Presiden Joko Widodo. Biro Pers Sekretariat Presiden
Indriyani Astuti • 9 November 2023 13:10
Jakarta: Presiden Joko Widodo (Jokowi) ogah mengomentari putusan Majelis Kehormatan Mahkamah Konstitusi (MKMK). MKMK menjatuhkan sanksi pemberhentian Anwar Usman dari jabatan Ketua MK.
"Itu wilayah yudikatif. Saya tidak ingin komentar banyak, sekali lagi karena itu kewenangan di wilayah yudikatif," ujar Presiden Jokowi dalam sela-sela kunjungan kerja di Kabupaten Purwakarta, Jawa Barat, Kamis, 9 November 2023.
Hal senada disampaikan Kepala Staf Presiden (KSP) Moeldoko. Dia menyampaikan Istana tidak punya pandangan khusus soal masalah putusan MKMK.
"Karena ini proses yudisial dalam sebuah institusi bukan di kabinet, jadi saya tidak masuk dalam area itu," ujar Moeldoko.
MKMK memutuskan Anwar telah melakukan pelanggaran etik berat terkait putusan MK Nomor 90 Tahun 2023 mengenai batas usia minimal calon presiden dan calon wakil presiden. Putusan itu menyatakan warga negara Indonesia yang belum berusia 40 tahun bisa dicalonkan sebagai presiden atau wakil presiden asalkan pernah atau sedang menjabat sebagai kepala daerah.
Akibat putusan MK tersebut, putra Presiden Joko Widodo, Gibran Rakabuming Raka, dapat diusulkan menjadi cawapres meskipun usianya belum genap 40 tahun.
Dalam pertimbangannya, MKMK menyampaikan Anwar melakukan pelanggaran sebagaimana tertuang dalam Sapta Karsa Hutama Prinsip Ketakberpihakan, Prinsip Integritas, Prinsip Kecakapan dan Kesetaraan, Prinsip Independensi, dan Prinsip Kepantasan, dan Kesopanan. Alhasil, MKMK memberhentikan Hakim Konstitusi Anwar Usman dari jabatan Ketua MK.
Putusan itu dibacakan Ketua MKMK Jimly Asshiddiqie dengan didampingi Anggota MKMK Wahiduddin Adams dan Bintan R. Saragih. Kemudian, Anwar tidak berhak mencalonkan diri atau dicalonkan sebagai pimpinan MK sampai masa jabatannya berakhir.
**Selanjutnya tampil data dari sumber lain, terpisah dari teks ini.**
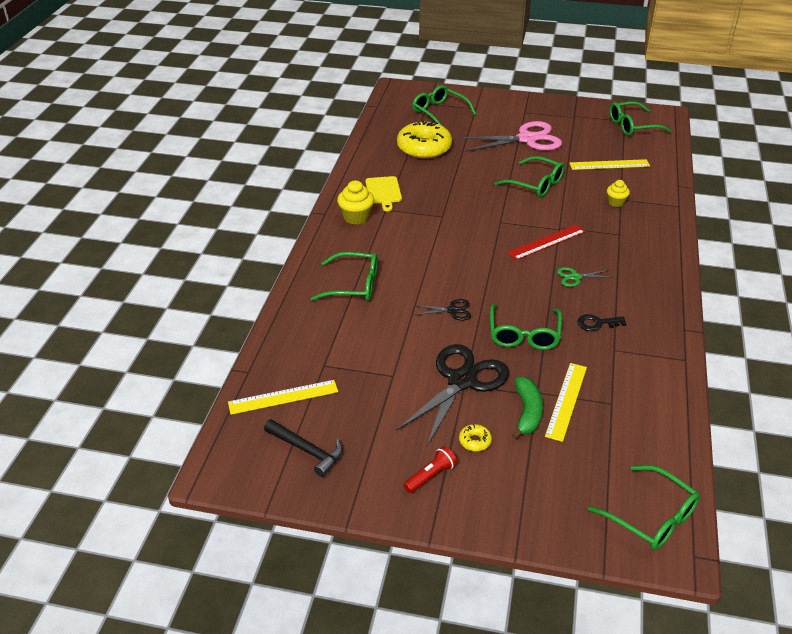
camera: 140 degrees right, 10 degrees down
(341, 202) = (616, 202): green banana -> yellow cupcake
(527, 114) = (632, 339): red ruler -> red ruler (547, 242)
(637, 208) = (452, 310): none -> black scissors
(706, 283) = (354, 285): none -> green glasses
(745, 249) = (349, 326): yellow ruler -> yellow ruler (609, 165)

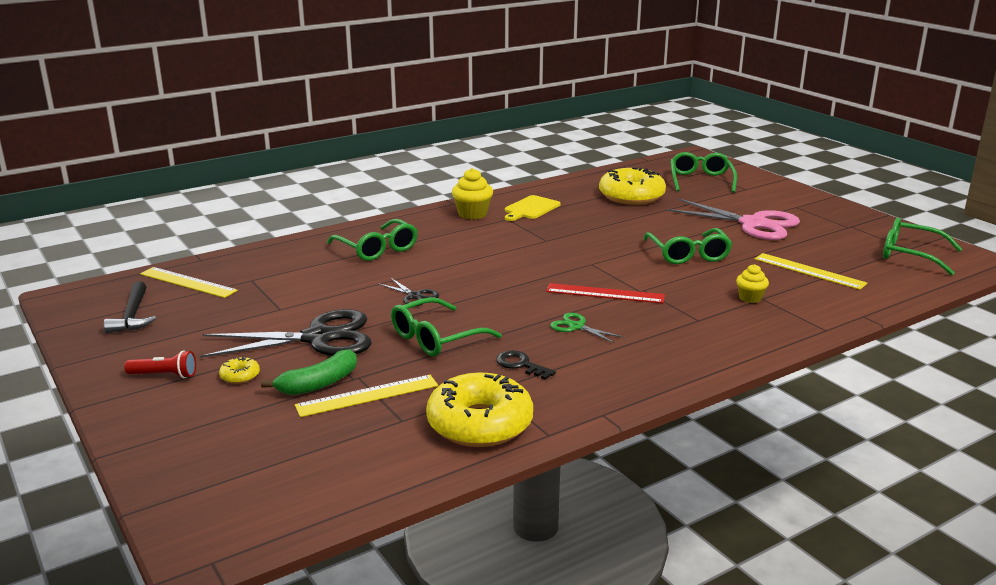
camera: 45 degrees right, 15 degrees down
(648, 377) = (480, 424): none -> yellow donut
(652, 517) = (245, 511): green glasses -> none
Anwar juga tidak diperkenankan terlibat atau melibatkan diri dalam pemeriksaan dan pengambilan keputusan dalam perkara perselisihan hasil pemilihan presiden dan wakil presiden, pemilihan anggota DPR, DPD, dan DPRD, serta pemilihan gubernur, bupati, dan wali kota yang memiliki potensi konflik kepentingan.